L’arrivée au village
Les trois heures de bus depuis Oulan Bator jusqu’au village de Tsenkhermandal (à l’est) passent vite lorsque l’on admire les steppes mongoles pour la première fois. On ne se lasse pas d’observer les collines sans fin, les troupeaux de moutons, les yourtes et les nomades à cheval. Heureusement, bien qu’il y ai une télé dans le bus elle reste éteinte, ce qui ne fut pas le cas pour nos collègues volontaires (un couple d’hollandais, Arno et Aster avec leur petite fille Annik de neuf ans, qui viennent aider la même famille mongole que nous) qui ont subi trois heures de karaoké mongol, avec bien sûr tout les passagers qui chantent !
Notre correspondante Workaway, Ganaa, travaille comme guide touristique dans le désert de Gobi. Elle ne sera pas là à notre arrivée et nous rejoindra seulement à la fin, au moment de ses vacances. C’est donc avec sa mère Ayuna, son père Gamba et sa fille Anu que nous allons séjourner. Ayuna tient une boulangerie dans le village et a besoin d’aide pour faire le pain et également s’occuper du jardin et du potager.
Quelques images du village
La maison de nos hôtes
C’est une maison de briques avec quelques détails qui feront tout l’exotisme de notre séjour :
- L’eau : Il n’y a pas d’eau courante dans la maison. L’approvisionnement se fait grâce à celui que nous nous amusons à surnommer « waterman » (surnom qui se transformera rapidement en « vodkaman »...). Il distribue l’eau à travers le village dans sa petite camionnette. L’eau est amenée depuis la réserve du camion par un long tuyau (troué, mais ça n’a pas l’air d’avoir trop d’importance) vers les deux cuves bleu qui constituent la réserve de la maison: une dans le local boulangerie et une dans la cuisine. Pour faire la vaisselle, il faut prendre de l’eau dans la cuve avec une casserole en plastique, pour la mettre dans un grand récipient. Une fois la vaisselle fini, jeter l’eau sale dans le seau qui est dehors. Quand celui ci sera plein, le jeter dans la fosse au fond du jardin. Dans’ l’espace commun, il y a quand même un évier pour se laver les mains et se brosser les dents: l’eau descend d’un réservoir en plastique (à remplir soit même avec la casserole), tombe dans l’évier puis coule ensuite dans le seau placé en dessous qu’il faut aussi vider régulièrement.
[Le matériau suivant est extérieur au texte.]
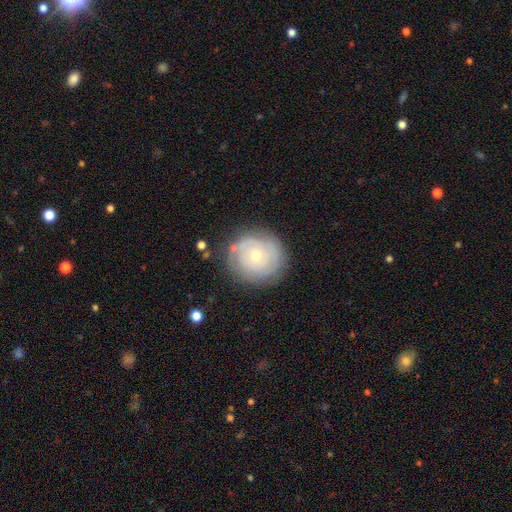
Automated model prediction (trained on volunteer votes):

Nous nous ferons rapidement à toutes ces nouvelles habitudes quotidiennes, et c’est souvent qu’on se croise dans la maison une casserole remplie d’eau à la main !
Pour la petite histoire, nous avons rencontré « the waterman » pour la première fois lorsque nous étions en voiture avec Gamba (le mari d’Ayuna) à approvisionner les petits market en pains pour leurs clients. Nous le croisons sur la route, Gamba lui fait signe et il monte avec nous en voiture. Quitte à faire la tournée des magasins, autant en profiter pour faire quelques courses: Gamba ressort avec deux bouteilles de Vodka (la bouteille est à 5000 tugriks, soit environ 2 euros). Il en glisse une sous le siège, donne l’autre au nouveau passager qui lui la glisse sous son pull. Pas pour longtemps puisqu'il s’amusera à la ressortir plusieurs fois pour boire une « petite » gorgée, en prenant bien soin de nous mimer de ne pas l'ébruiter (il était clair qu’il n’en était pas à sa première gorgée de la journée, malgré l’heure matinale!). Comme il était de bonne humeur (évidemment), il tenait absolument à communiquer avec nous. Ne parlant pas anglais, il s’est tout simplement mis à nous parler en mongol ! Au bout d’un moment, voyant que nous ne comprenions pas, il nous cita des noms français comme Jacques Chirac, Mitterand, Macron ou même Nabila, ce qui a entraîné de bonnes rigolades dans la voiture ! Nous le recroiserons deux jours plus tard à la maison, dans un état pire encore où il nous prendra chacun dans ses bras plusieurs fois avant de repartir en titubant. Bref, c’est donc ce monsieur qui nous livre l’eau de la maison (amusant paradoxe ;)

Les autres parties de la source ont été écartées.